今、学校の役割は大きく変わろうとしています。
実はすでに予想されたことであり、現在の学習指導要領にも反映されていることではあるのですが、学校現場で実際に行われている現状と、まだまだギャップは大きいかなというのが私の印象です。
文部科学省は、今から10年ほど前に、現在の学習指導要領への改訂に向けて「2030年の社会と子供たちの未来」という論点整理を行っています。
この分析はかなり的確で、これからの子供たちに求められる力について納得できる部分がかなり多いです。
この中に「新たな学校文化の形成」という項目があります。
「これまでの蓄積を踏まえ評価しつつ、新しい時代にふさわしい学校の在り方を求め、新たな学校文化を形成していく必要がある」
と述べているのです。
子供については、
「予測できない未来に対応するためには、社会の変化に受け身で対処するのではなく、主体的に向き合って関わり合い、その過程を通して、一人一人が自らの可能性を最大限に発揮し、よりよい社会と幸福な人生を自ら創り出していくことが重要である」
と述べています。
受け身ではなく、主体的に向き合う、というところがポイントですね。
その上で、重要なこととして大きく4点について述べています。
①解き方があらかじめ定まった問題を効率的に解ける力を育むだけでは不十分である
②蓄積された知識を礎としながら、膨大な情報から何が重要かを主体的に判断する
③自ら問いを立ててその解決を目指す
④他者と協働しながら新たな価値を生み出していく
これが今の子供たちが付けるべき力と言えるでしょう。
その上で学校には、
「子供たち一人一人の可能性を伸ばし、新しい時代に求められる資質・能力を確実に育成していくことや、そのために求められる学校の在り方を不断に探究する文化を形成していくことが、より一層重要になる」
としています。
学校としての在り方を探り、いわゆる新たな学校文化を形成していかなければなりませんよ、と言っているわけです。

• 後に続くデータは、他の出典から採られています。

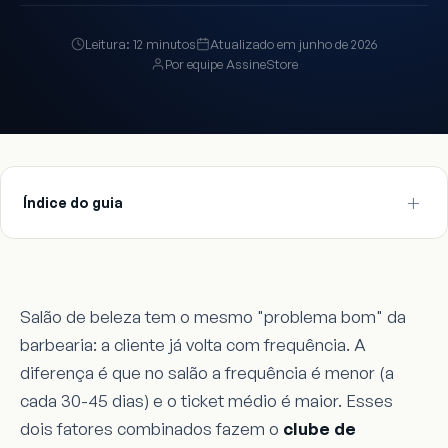
Leitura: 12 minutos
Atualizado em junho de 2026
Por equipe AssineStore
Índice do guia
Salão de beleza tem o mesmo "problema bom" da
barbearia: a cliente já volta com frequência. A
diferença é que no salão a frequência é menor (a
cada 30-45 dias) e o ticket médio é maior. Esses
dois fatores combinados fazem o
clube de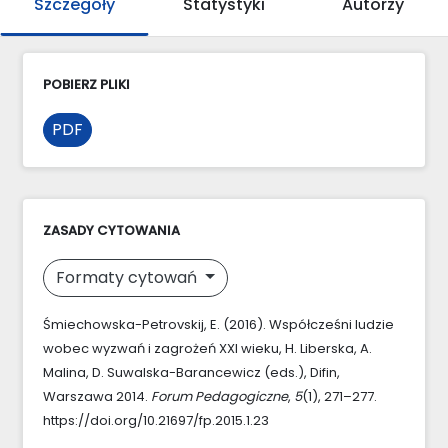
Szczegóły
Statystyki
Autorzy
POBIERZ PLIKI
PDF
ZASADY CYTOWANIA
Formaty cytowań
Śmiechowska-Petrovskij, E. (2016). Współcześni ludzie
wobec wyzwań i zagrożeń XXI wieku, H. Liberska, A.
Malina, D. Suwalska-Barancewicz (eds.), Difin,
Warszawa 2014.
Forum Pedagogiczne
,
5
(1), 271–277.
https://doi.org/10.21697/fp.2015.1.23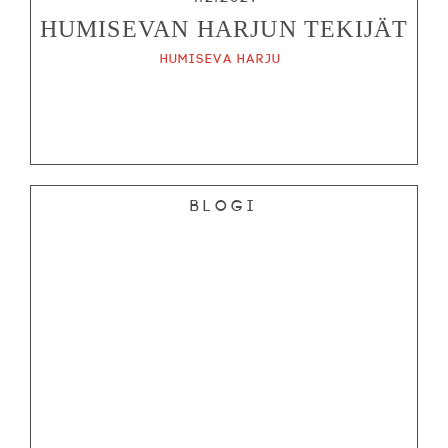
HUMISEVAN HARJUN TEKIJÄT
Humiseva harju
Blogi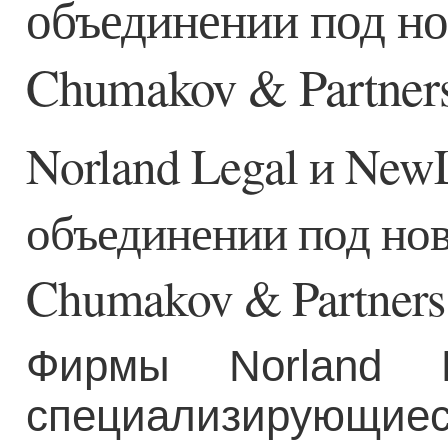
объединении под но
Chumakov & Partner
Norland Legal и New
объединении под но
Chumakov & Partners
Фирмы Norland L
специализирующи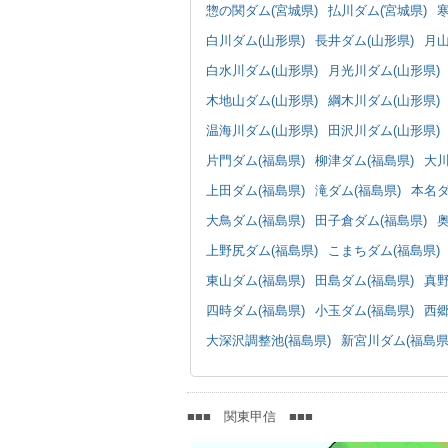
惣の関ダム(宮城県)
払川ダム(宮城県)
白川ダム(山形県)
長井ダム(山形県)
月山
白水川ダム(山形県)
月光川ダム(山形県)
木地山ダム(山形県)
綱木川ダム(山形県)
温海川ダム(山形県)
田沢川ダム(山形県)
片門ダム(福島県)
柳津ダム(福島県)
大川
上田ダム(福島県)
滝ダム(福島県)
本名ダ
大鳥ダム(福島県)
田子倉ダム(福島県)
上野尻ダム(福島県)
こまちダム(福島県)
東山ダム(福島県)
田島ダム(福島県)
真野
四時ダム(福島県)
小玉ダム(福島県)
西郷
大深沢調整池(福島県)
新宮川ダム(福島県
■■■ 関東甲信 ■■■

新たな学校文化、です。学校の役割は大きく変わる必要があるのです。
ですが、今現在、学校が変わってきているかといえば、微妙だと思います。
現場の教員は、子供たちにこうすべきだ、これが正解だと教えることがまだまだ多いです。
それはなぜか。
考えさせて答えを出させるより、早いからです。
なかなか結果の出ないことに向かわせていくのは、教員にとっては辛いものです。これは教員の良くないところでもあるのですが、「子供に失敗させたくない」という思いが強いのです。教員自身にそれらの力をつけさせるようなノウハウが無いことも一つあるでしょう。
そして、学習内容はこの時期までにここまでやるとか、行事に向けてこの日までに仕上げなければならないとか、時間に縛られている部分も大きいと思います。
精神的、時間的なゆとりが教員側にもあれば、今やろうとしている方向性に向かっていけるような気もするのですが、完成したものを提示しなければならないという呪縛に囚われているとも言えます。
本当の意味で「主体性を身につける」には時間が掛かります。
ここで「本当の意味で」と言ったのは、形だけの主体性はすぐに付く(身に付いたように見える)ということです。子供たちは敏感です。こんな答えを求められていると感じた上で答えるのは割と容易く、時間が掛かりません。
子供たちが必要感を感じて、自分で考え、他者と協働して取り組んでいくことは、一朝一夕には行かないと思います。
学校や教員側も、子供の先導をするように走るのではなく、子供と伴走して走るようなイメージをもって、主体的に「新たな学校文化」について考えていかなければなりません。